==== TEXT SECTION ====
1967 Tipperary Senior Hurling Championship
- Dates: 17 September – 29 October 1967
- Teams: 8
- Champions: Carrick Davins (2nd title) Mick Roche (captain)
- Runners-up: Roscrea

Tournament statistics
- Matches played: 8
- Goals scored: 38 (4.75 per match)
- Points scored: 132 (16.5 per match)
- Top scorer(s): Jackie Hannon (3-05) Mick Roche (0–14)

= 1967 Tipperary Senior Hurling Championship =

Annual hurling competition season

The 1967 Tipperary Senior Hurling Championship was the 76th staging of the Tipperary Senior Hurling Championship since its establishment by the Tipperary County Board in 1887. The championship ran from 17 September to 29 October 1967.

Carrick Davins were the defending champions.

The final was played on 29 October 1967 at Thurles Sportsfield, between Carrick Davins and Roscrea, in what was their first ever meeting in the final. Carrick Davins won the match by 2–10 to 2–07 to claim their second consecutive championship title.
====
(TASKS AND EXERCISES):
[1] List every statistic heading that appears under "Tournament statistics" in the championship article.
[2] Reproduce the championship article's passage from "- Runners-up: Roscrea" up to and including "Mick Roche (0–14)".
[3] According to the championship article, at what venue was the final played?
Nothing in the rows is needed to complete the work.
==== RECORDED INFORMATION ====
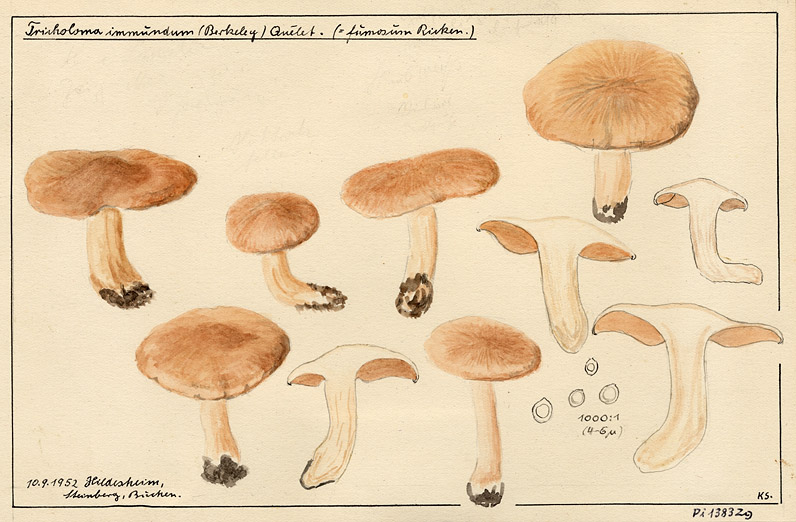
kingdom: Fungi
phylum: Basidiomycota
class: Agaricomycetes
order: Agaricales
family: Lyophyllaceae
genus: Lyophyllum
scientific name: Lyophyllum immundum
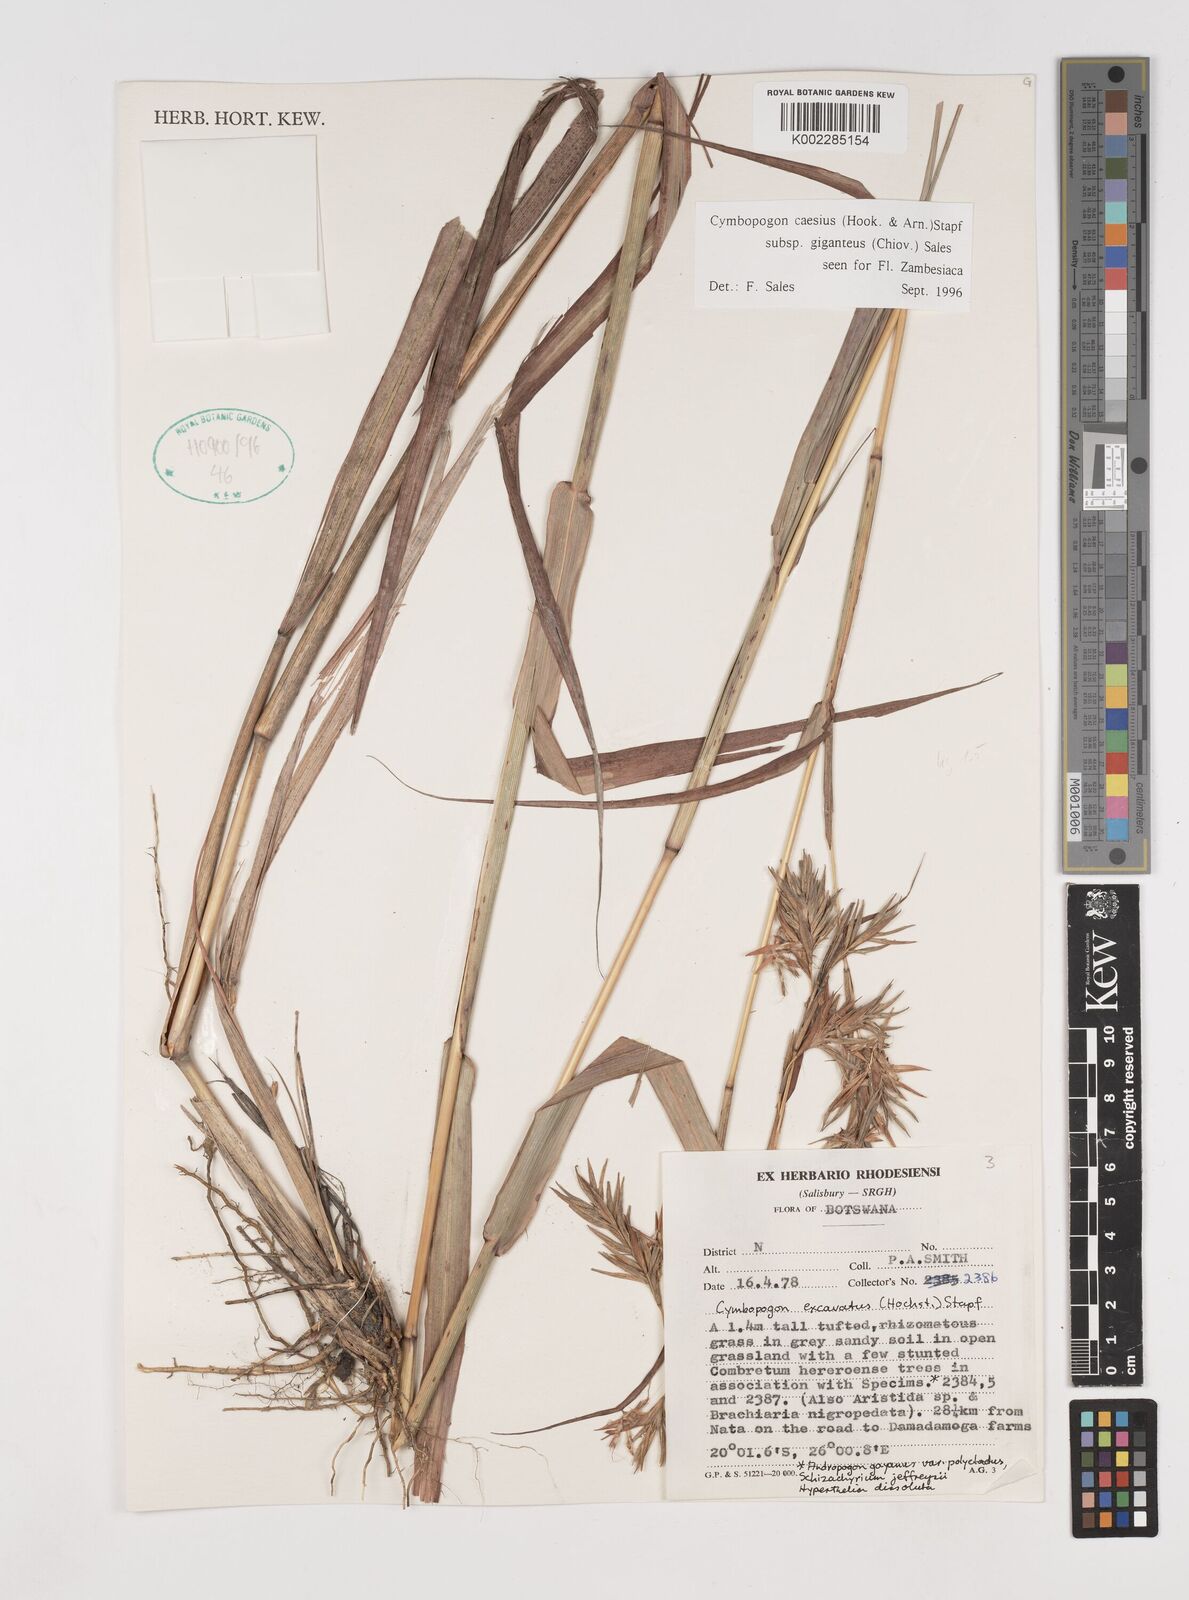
====
(ANSWERS TO THE TASKS):
[1] Matches played, Goals scored, Points scored, Top scorer(s)

[2]
- Runners-up: Roscrea

Tournament statistics
- Matches played: 8
- Goals scored: 38 (4.75 per match)
- Points scored: 132 (16.5 per match)
- Top scorer(s): Jackie Hannon (3-05) Mick Roche (0–14)

[3] Thurles Sportsfield